Convert the lines below into a JSON list of strings, one string per line, skipping any blank lines. Leave the pictures out of the list.

(Saved data entries)
- Opening Delimiter -

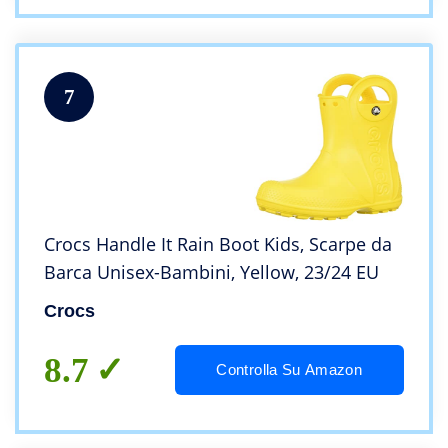
7
Crocs Handle It Rain Boot Kids, Scarpe da
Barca Unisex-Bambini, Yellow, 23/24 EU
Crocs
8.7
Controlla Su Amazon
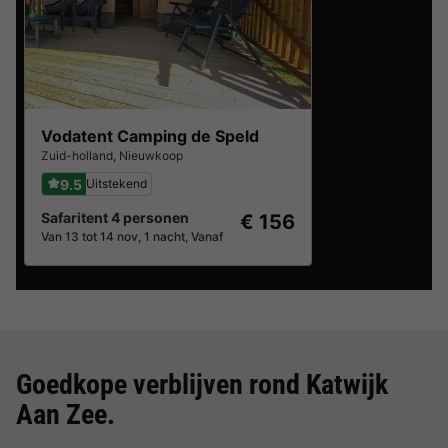
Vodatent Camping de Speld
Zuid-holland
,
Nieuwkoop
9.5
Uitstekend
Safaritent 4 personen
€ 156
Van 13 tot 14 nov, 1 nacht, Vanaf
Goedkope verblijven rond
Katwijk
Aan Zee
.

- Closing Delimiter -

EXPECTED ANSWER
[
  "7",
  "Crocs Handle It Rain Boot Kids, Scarpe da",
  "Barca Unisex-Bambini, Yellow, 23/24 EU",
  "Crocs",
  "8.7",
  "Controlla Su Amazon",
  "Vodatent Camping de Speld",
  "Zuid-holland",
  ",",
  "Nieuwkoop",
  "9.5",
  "Uitstekend",
  "Safaritent 4 personen",
  "€ 156",
  "Van 13 tot 14 nov, 1 nacht, Vanaf",
  "Goedkope verblijven rond",
  "Katwijk",
  "Aan Zee",
  "."
]